Keppel, G.; Buckley, Y.M. & Possingham, H.P. (2010).
Drivers of lowland rain forest community composition, diversity and structure on islands in the tropical South Pacific.
Journal of Ecology 98:87-95.
The Pacific Ocean is dotted with small groups of islands of different sizes, degrees of isolation from larger landmasses and susceptibility to cyclones. We show that the diversity and uniqueness of tree species in the tropical lowland rainforests of these islands can be predicted by island age, size and isolation. The frequency of cyclones affects the structure of the forests, with a higher frequency of cyclones leading to higher density of trees per hectare. Cyclone frequency and island age, size and isolation are all related to the type of species found in these island rainforests. This implies that changes in cyclone frequency, believed to be one of the likely effects of climate change, will affect the structure and species composition of tropical rainforests in the Pacific.

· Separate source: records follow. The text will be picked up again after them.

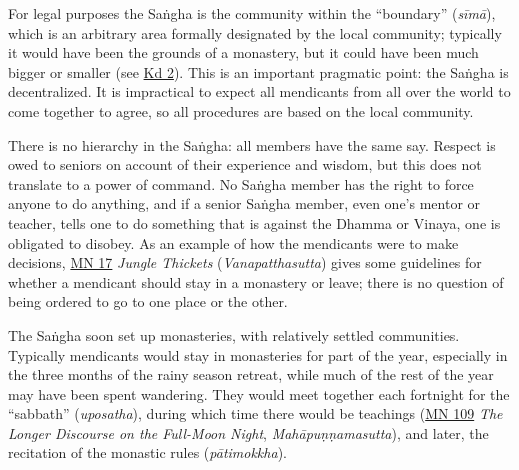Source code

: \documentclass[12pt,openany]{book}%
\begin{document}
For legal purposes the \textsanskrit{Saṅgha} is the community within the “boundary” (\textit{\textsanskrit{sīmā}}), which is an arbitrary area formally designated by the local community; typically it would have been the grounds of a monastery, but it could have been much bigger or smaller (see \href{https://suttacentral.net/pli{-}tv{-}kd2}{Kd 2}). This is an important pragmatic point: the \textsanskrit{Saṅgha} is decentralized. It is impractical to expect all mendicants from all over the world to come together to agree, so all procedures are based on the local community.

There is no hierarchy in the \textsanskrit{Saṅgha}: all members have the same say. Respect is owed to seniors on account of their experience and wisdom, but this does not translate to a power of command. No \textsanskrit{Saṅgha} member has the right to force anyone to do anything, and if a senior \textsanskrit{Saṅgha} member, even one’s mentor or teacher, tells one to do something that is against the Dhamma or Vinaya, one is obligated to disobey. As an example of how the mendicants were to make decisions, \href{https://suttacentral.net/mn17}{MN 17} \textit{Jungle Thickets} (\textit{Vanapatthasutta}) gives some guidelines for whether a mendicant should stay in a monastery or leave; there is no question of being ordered to go to one place or the other.

The \textsanskrit{Saṅgha} soon set up monasteries, with relatively settled communities. Typically mendicants would stay in monasteries for part of the year, especially in the three months of the rainy season retreat, while much of the rest of the year may have been spent wandering. They would meet together each fortnight for the “sabbath” (\textit{uposatha}), during which time there would be teachings (\href{https://suttacentral.net/mn109}{MN 109} \textit{The Longer Discourse on the Full-Moon Night}, \textit{\textsanskrit{Mahāpuṇṇamasutta}}), and later, the recitation of the monastic rules (\textit{\textsanskrit{pātimokkha}}).
\end{document}
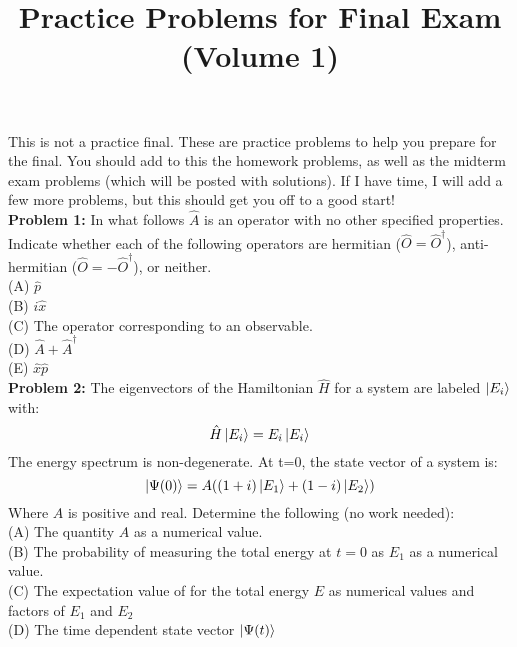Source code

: \documentclass[12pt]{article}
\begin{document}
\newcommand{\ihbar}{\ensuremath{i \hbar}}
\newcommand{\dPsidt}{\ensuremath{ \frac{\partial \Psi}{\partial t} }}
\newcommand{\dPsidx}{\ensuremath{ \frac{\partial \Psi}{\partial x} }}
\newcommand{\ddPsidx}{\ensuremath{ \frac{\partial^2 \Psi}{\partial x^2} }}
\newcommand{\dPssdt}{\ensuremath{ \frac{\partial \Psi^*}{\partial t} }}
\newcommand{\dPssdx}{\ensuremath{ \frac{\partial \Psi^*}{\partial x} }}
\newcommand{\ddPssdx}{\ensuremath{ \frac{\partial^2 \Psi^*}{\partial x^2} }}

\newcommand{\dphidt}{\ensuremath{ \frac{d \phi}{dt} }}
\newcommand{\dpsidx}{\ensuremath{ \frac{d \psi}{dx} }}
\newcommand{\ddpsidx}{\ensuremath{ \frac{d^2 \psi}{dx^2} }}


\date{\vspace{-5ex}}

\title{Practice Problems for Final Exam (Volume 1)}

\maketitle

This is not a practice final.  These are practice problems to help you prepare for the final.  You should add to this the homework problems, as well as the midterm exam problems (which will be posted with solutions).  If I have time, I will add a few more problems, but this should get you off to a good start!\\[5pt]

\noindent
{\bf Problem 1:}
In what follows $\hat{A}$ is an operator with no other specified properties.  Indicate whether each of the following operators are hermitian ($\hat{O}=\hat{O}^\dagger$), anti-hermitian ($\hat{O}=-\hat{O}^\dagger$), or neither.\\[5pt]
(A) $\hat{p}$ \\[5pt]
(B) $i \hat{x}$ \\[5pt]
(C) The operator corresponding to an observable. \\[5pt]
(D) $\hat{A} + \hat{A}^\dagger$ \\[5pt] 
(E) $\hat{x} \hat{p}$\\[5pt]

\noindent
{\bf Problem 2:}
The eigenvectors of the Hamiltonian $\hat{H}$ for a system are labeled $\ket{E_i}$ with:
$$\hat{H} \ket{E_i} = E_i \ket{E_i}$$
The energy spectrum is non-degenerate.  At t=0, the state vector of a system is:
$$\ket{\Psi(0)} = A((1+i)\ket{E_1} + (1-i)\ket{E_2})$$
Where $A$ is positive and real.  Determine the following (no work needed):\\[5pt]
(A) The quantity $A$ as a numerical value.\\[5pt]
(B) The probability of measuring the total energy at $t=0$ as $E_1$ as a numerical value.\\[5pt]
(C) The expectation value of for the total energy $E$ as numerical values and factors of $E_1$ and $E_2$\\[5pt]
(D) The time dependent state vector $\ket{\Psi(t)}$\\[5pt]
\end{document}
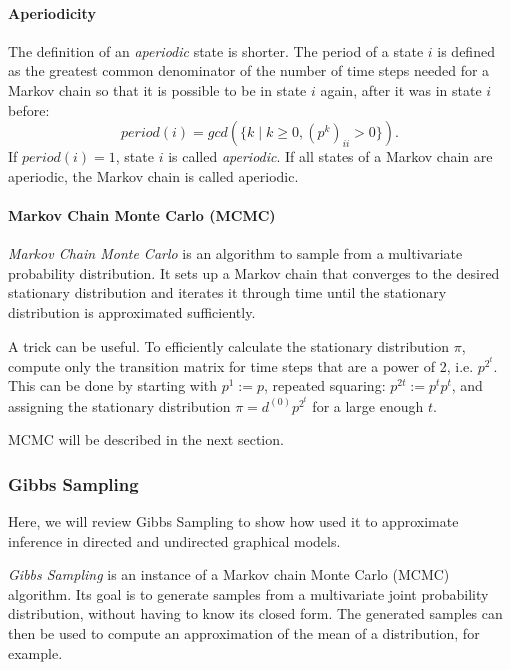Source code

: \paragraph{Aperiodicity}

The definition of an \emph{aperiodic} state is shorter.
The period of a state $i$ is defined as
the greatest common denominator of the number of time steps needed
for a Markov chain so that it is possible to be in state $i$ again,
after it was in state $i$ before: 
\[
period(i)=gcd(\{k\mid k\geq0,(p^{k})_{ii}>0\}).
\]
If $period(i)=1$, state $i$ is called \emph{aperiodic}. If all states
of a Markov chain are aperiodic, the Markov chain is called aperiodic.

\paragraph{Markov Chain Monte Carlo (MCMC)}

\emph{Markov Chain Monte Carlo}
is an algorithm to sample from a multivariate probability distribution.
It sets up a Markov chain that converges to the desired stationary
distribution and iterates it through time until the stationary distribution
is approximated sufficiently.

A trick can be useful. To efficiently calculate the stationary distribution
$\pi$, compute only the transition matrix for time steps that are
a power of 2, i.e. $p^{2^{t}}$. This can be done by starting with
$p^{1}:=p$, repeated squaring: $p^{2t}:=p^{t}p^{t}$, and assigning
the stationary distribution $\pi=d^{(0)}p^{2^{t}}$ for a large enough
$t$.

MCMC will be described in the next section. 

\subsubsection{Gibbs Sampling}

Here, we will review Gibbs Sampling to show how \cite{Neal1993} used
it to approximate inference in directed and undirected graphical models.

\emph{Gibbs Sampling} \cite{GemanGeman1984}
is an instance of a Markov chain Monte Carlo (MCMC) algorithm. Its
goal is to generate samples from a multivariate joint probability
distribution, without having to know its closed form. The generated
samples can then be used to compute an approximation of the mean of
a distribution, for example.

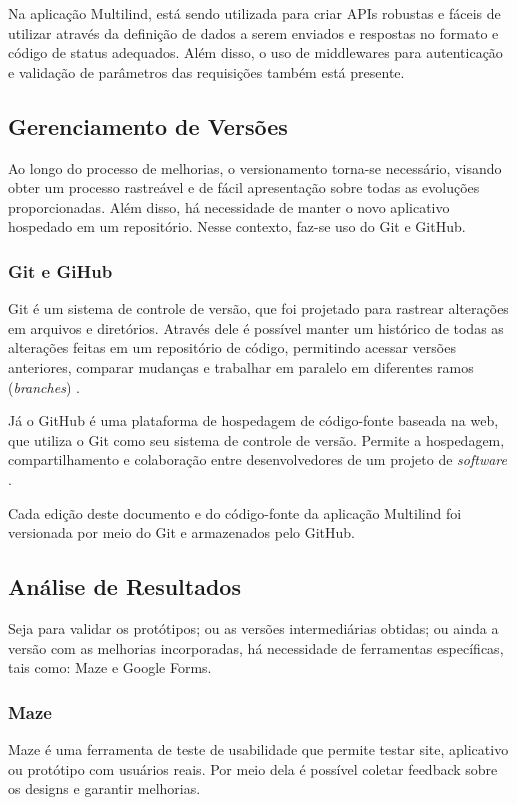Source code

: Na aplicação Multilind, está sendo utilizada para criar APIs robustas e fáceis de utilizar através da definição de dados a serem enviados e respostas 
no formato e código de status adequados. Além disso, o uso de middlewares para autenticação e validação de parâmetros das requisições também está presente.

\subsection{Gerenciamento de Versões}
\label{sec:Gerenciamento de Versões}
Ao longo do processo de melhorias, o versionamento torna-se necessário, visando obter um processo rastreável e de fácil apresentação sobre todas as evoluções 
proporcionadas. Além disso, há necessidade de manter o novo aplicativo hospedado em um repositório. Nesse contexto, faz-se uso do Git e GitHub.

\subsubsection{Git e GiHub}
\label{sec:Git e GiHub}
Git é um sistema de controle de versão, que foi projetado para rastrear alterações em arquivos e diretórios. Através dele é 
possível manter um histórico de todas as alterações feitas em um repositório de código, permitindo acessar versões anteriores, 
comparar mudanças e trabalhar em paralelo em diferentes ramos (\textit{branches}) \cite{git}.

Já o GitHub é uma plataforma de hospedagem de código-fonte baseada na web, que utiliza o Git como seu sistema de controle de 
versão. Permite a hospedagem, compartilhamento e colaboração entre desenvolvedores de um projeto de \textit{software} \cite{github}.

Cada edição deste documento e do código-fonte da aplicação Multilind foi versionada por meio do Git e armazenados pelo GitHub. 

\subsection{Análise de Resultados}
\label{sec:Análise de Resultados}
Seja para validar os protótipos; ou as versões intermediárias obtidas; ou ainda a versão com as melhorias incorporadas, há necessidade de ferramentas específicas, 
tais como: Maze e Google Forms.

\subsubsection{Maze}
\label{sec:Maze}
Maze é uma ferramenta de teste de usabilidade que permite testar site, aplicativo ou protótipo com usuários reais. Por meio dela é possível coletar feedback sobre 
os designs e garantir melhorias.

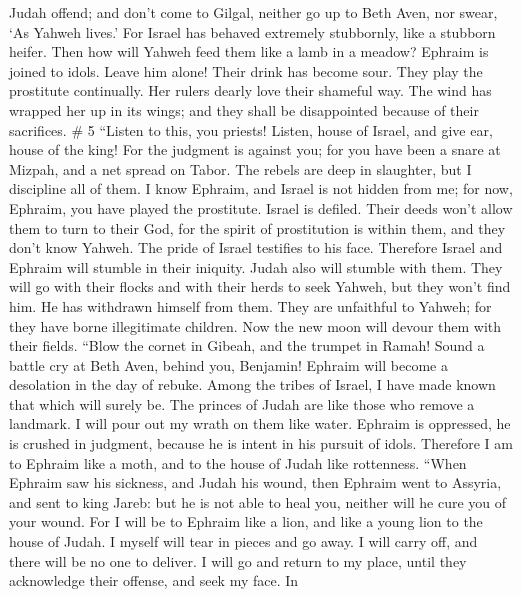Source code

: Judah offend; and don't come to Gilgal, neither go up to Beth Aven, nor
swear, `As Yahweh lives.'  For Israel has behaved
extremely stubbornly, like a stubborn heifer. Then how will Yahweh feed
them like a lamb in a meadow?  Ephraim is joined to
idols. Leave him alone!  Their drink has become sour.
They play the prostitute continually. Her rulers dearly love their
shameful way.  The wind has wrapped her up in its wings;
and they shall be disappointed because of their sacrifices. \# 5
 ``Listen to this, you priests! Listen, house of Israel,
and give ear, house of the king! For the judgment is against you; for
you have been a snare at Mizpah, and a net spread on Tabor.
 The rebels are deep in slaughter, but I discipline all of
them.  I know Ephraim, and Israel is not hidden from me;
for now, Ephraim, you have played the prostitute. Israel is defiled.
 Their deeds won't allow them to turn to their God, for
the spirit of prostitution is within them, and they don't know Yahweh.
 The pride of Israel testifies to his face. Therefore
Israel and Ephraim will stumble in their iniquity. Judah also will
stumble with them.  They will go with their flocks and
with their herds to seek Yahweh, but they won't find him. He has
withdrawn himself from them.  They are unfaithful to
Yahweh; for they have borne illegitimate children. Now the new moon will
devour them with their fields.  ``Blow the cornet in
Gibeah, and the trumpet in Ramah! Sound a battle cry at Beth Aven,
behind you, Benjamin!  Ephraim will become a desolation in
the day of rebuke. Among the tribes of Israel, I have made known that
which will surely be.  The princes of Judah are like
those who remove a landmark. I will pour out my wrath on them like
water.  Ephraim is oppressed, he is crushed in judgment,
because he is intent in his pursuit of idols.  Therefore
I am to Ephraim like a moth, and to the house of Judah like rottenness.
 ``When Ephraim saw his sickness, and Judah his wound,
then Ephraim went to Assyria, and sent to king Jareb: but he is not able
to heal you, neither will he cure you of your wound.  For
I will be to Ephraim like a lion, and like a young lion to the house of
Judah. I myself will tear in pieces and go away. I will carry off, and
there will be no one to deliver.  I will go and return to
my place, until they acknowledge their offense, and seek my face. In

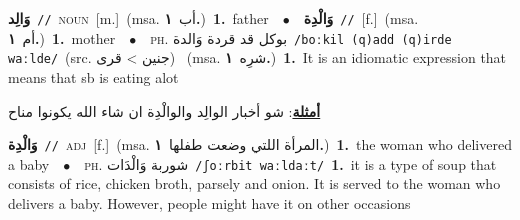 \documentclass[10pt,a4paper,twoside]{article} %
\begin{document}
\begin{multicols}{2}
{\setlength\topsep{0pt}\textbf{\foreignlanguage{arabic}{وَالِد}}\ {\color{gray}\texttt{//}\color{black}}\ \textsc{noun}\ [m.]\ \color{gray}(msa. \foreignlanguage{arabic}{أب}~\foreignlanguage{arabic}{\textbf{١.}})\color{black}\ \textbf{1.}~father\ \ $\bullet$\ \ \setlength\topsep{0pt}\textbf{\foreignlanguage{arabic}{وَالْدِة}}\ {\color{gray}\texttt{//}\color{black}}\ [f.]\ \color{gray}(msa. \foreignlanguage{arabic}{أم}~\foreignlanguage{arabic}{\textbf{١.}})\color{black}\ \textbf{1.}~mother\ \ $\bullet$\ \ \textsc{ph.} \color{gray} \foreignlanguage{arabic}{بوكل قد قردة وَالدة}\color{black}\ {\color{gray}\texttt{/{\sffamily boːkil (q)add (q)irde waːlde}/}\color{black}}\ \color{gray}(src. \foreignlanguage{arabic}{جنين > قرى})\color{black}\ \color{gray} (msa. \foreignlanguage{arabic}{شرِه}~\foreignlanguage{arabic}{\textbf{١.}})\color{black}\ \textbf{1.}~It is an idiomatic expression that means that sb is eating alot\  \begin{flushright}\color{gray}\foreignlanguage{arabic}{\textbf{\underline{\foreignlanguage{arabic}{أمثلة}}}: شو أخبار الوالِد والوالْدِة ان شاء الله يكونوا مناح}\end{flushright}\color{black}} \vspace{2mm}

{\setlength\topsep{0pt}\textbf{\foreignlanguage{arabic}{وَالْدِة}}\ {\color{gray}\texttt{//}\color{black}}\ \textsc{adj}\ [f.]\ \color{gray}(msa. \foreignlanguage{arabic}{المرأة اللتي وضعت طفلها}~\foreignlanguage{arabic}{\textbf{١.}})\color{black}\ \textbf{1.}~the woman who delivered a baby\ \ $\bullet$\ \ \textsc{ph.} \color{gray} \foreignlanguage{arabic}{شوربة وَالْدَات}\color{black}\ {\color{gray}\texttt{/{\sffamily ʃoːrbit waːldaːt}/}\color{black}}\ \textbf{1.}~it is a type of soup that consists of rice, chicken broth, parsely and onion. It is served to the woman who delivers a baby. However, people might have it on other occasions\ } \vspace{2mm}


\end{multicols}
\end{document}
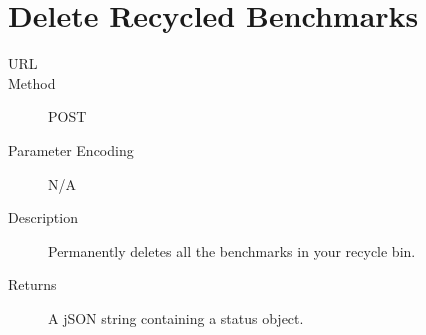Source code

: \section{Delete Recycled Benchmarks}
\begin{description}
\item [URL] 
\item [Method] POST
\item [Parameter Encoding] N/A
\item [Description] Permanently deletes all the benchmarks in your recycle bin.
\item [Returns] A jSON string containing a status object.
\end{description}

Firn, J.; House, A.P.N & Buckley, Y.M. (2010).
Alternative states models provide an effective framework for invasive species control and restoration of native communities.
Journal of Applied Ecology 47: 96-105
In this paper, we confront a fundamental assumption that the ecological mechanism promoting invasion (e.g. disturbance) should be targeted to control an invader. To do this, we use a carefully constructed experimental approach that combines theory from community, restoration, and rangeland ecology. We show that control strategies based on traditional models of succession (i.e. remove a disturbance and kill the invader), are not always the most effective because the characteristics of the ecosystem have likely changed. Instead, we found that the most effective approach was one which explicitly designs control strategies based on the novel characteristics of the invader-dominated ecosystems—alternative state models.